Ex-Met Police chief says Martin Bashir would have been questioned over Diana interview if they had all the evidence
Princess Diana was 36 when she was killed in a car crash in Paris on August 31, 1997
A former Metropolitan Police commissioner has said Martin Bashir would have “definitely” been interviewed, probably under caution, over his controversial interview with Princess Diana.
Diana was 36 when she was killed in a car crash in Paris on August 31, 1997 and her death has continued to attract conspiracy theories over the decades.
And the leader of the Met Police's inquiry into Diana's death, Lord John Stevens, said journalist Mr Bashir would have been questioned under caution over his interview with the Princess if they had all the information that is available now.
An inquiry led by Lord Dyson found the BBC had covered up Mr Bashir’s “deceitful behaviour” and “fell short of high standards of integrity and transparency.”

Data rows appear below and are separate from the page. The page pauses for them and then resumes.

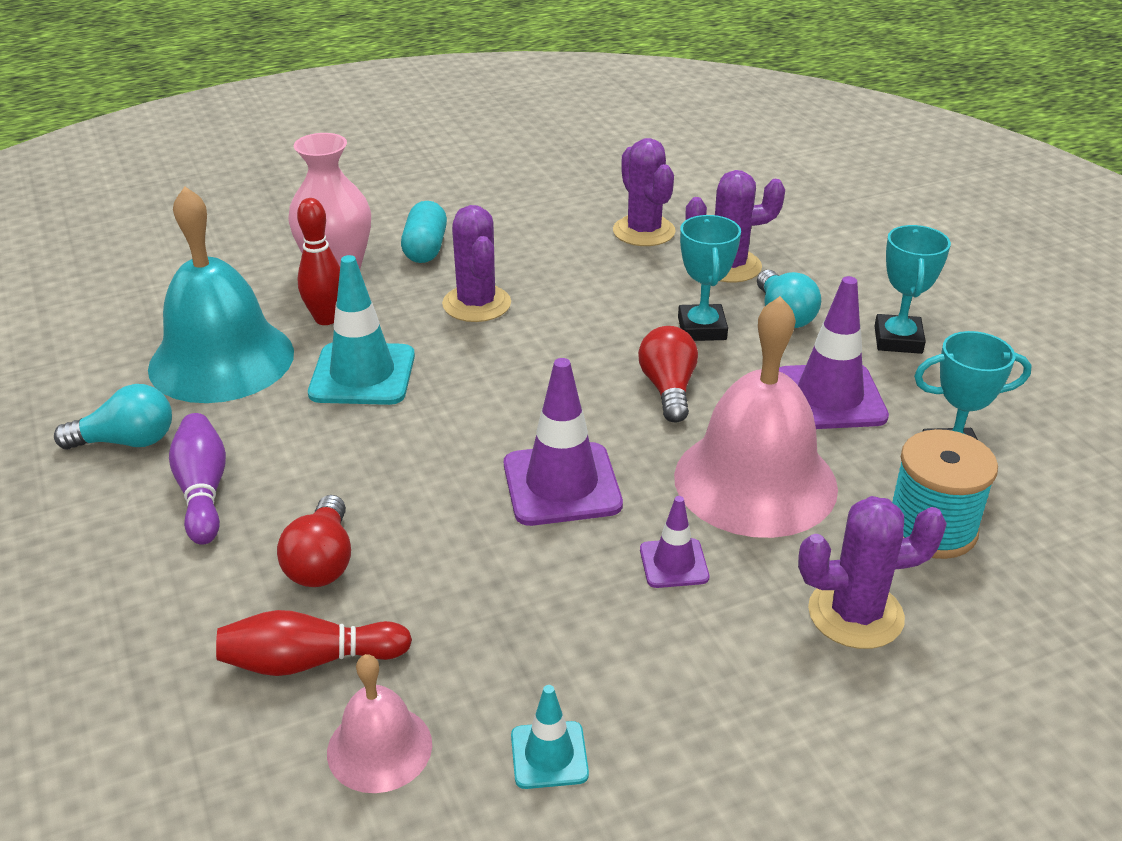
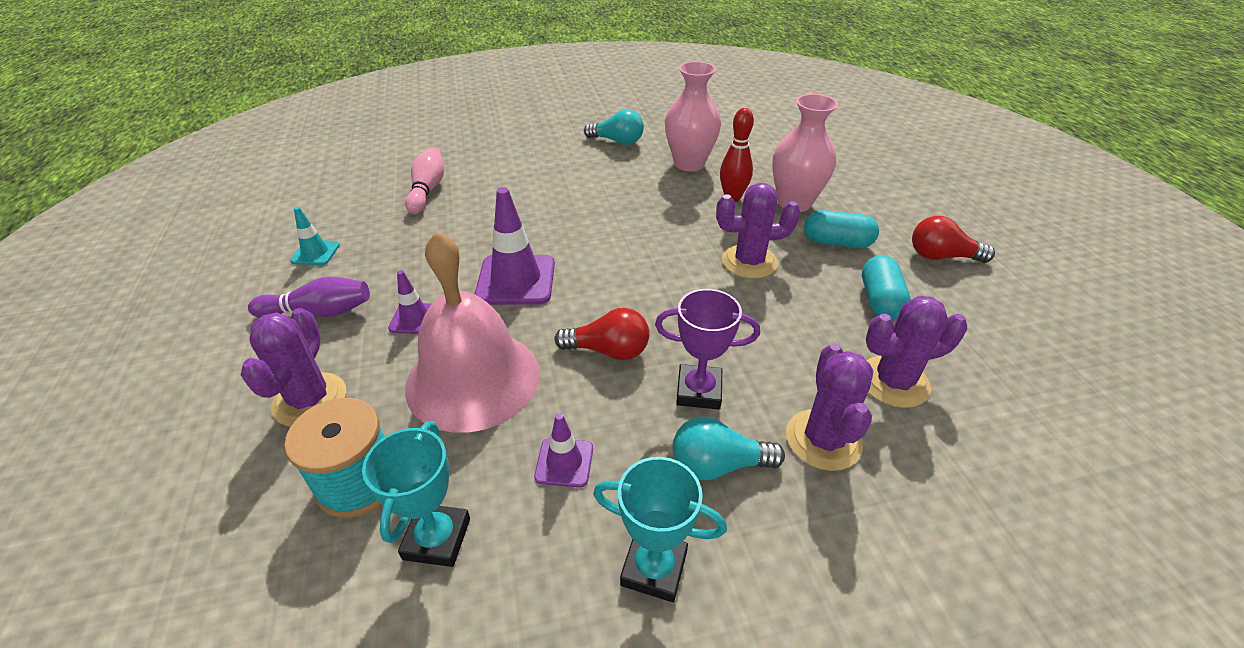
camera: 100 degrees right, 5 degrees up
turquoise light bulb [54,384,172,450] -> turquoise light bulb turned 75 degrees counterclockwise [584,109,644,145]
turquoise bell [148,187,294,403] -> pink vase [665,61,721,172]
purple bowling pin [169,413,226,545] -> purple bowling pin moved to [248,277,370,318]
red bowling pin [216,610,412,676] -> pink bowling pin [405,147,444,214]
red light bulb [277,495,351,587] -> red light bulb moved to [912,216,995,263]
turquoise traffic cone [308,255,415,405] -> none
pink bell [327,654,432,793] -> none
turquoise trophy [678,215,741,341] -> purple trophy [655,289,760,410]
purple traffic cone [779,276,889,429] -> purple traffic cone [534,413,593,488], size x0.54
none -> turquoise capsule [862,255,911,320]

The journalist was found to be in “serious breach” of the BBC’s producer guidelines when he faked bank statements and showed them to Earl Spencer, Diana’s brother, to gain access to her for a panorama interview in 1995, the report said.
Speaking on GB News’ Dan Wootton Tonight, Lord Stevens said: “If we'd known what we know now, we would have definitely interviewed Martin Bashir, probably under caution as it happened.
“But at that stage we didn’t know what he’d been involved in, it only came from Earl Spencer that he had tricked her into saying things, he had produced documents which were forgeries which had obviously had an effect on her state of mind.
“And that state of mind was made more vulnerable, more paranoic by his actions.”
BBC director-general Tim Davie said earlier this year: “Now we know about the shocking way that the interview was obtained, I have decided that the BBC will never show the programme again; nor will we license it in whole or part to other broadcasters.
“It does of course remain part of the historical record and there may be occasions in the future when it will be justified for the BBC to use short extracts for journalistic purposes, but these will be few and far between and will need to be agreed at executive committee level and set in the full context of what we now know about the way the interview was obtained.
“I would urge others to exercise similar restraint.”
Responding to Lord Dyson's inquiry, Mr Bashir said: “This is the second time that I have willingly fully co-operated with an investigation into events more than 25 years ago.
“I apologised then, and I do so again now, over the fact that I asked for bank statements to be mocked up.
“It was a stupid thing to do and was an action I deeply regret. But I absolutely stand by the evidence I gave a quarter of a century ago and again more recently.”
Scotland Yard said last year that it would not launch a criminal investigation into Mr Bashir's interview with Diana.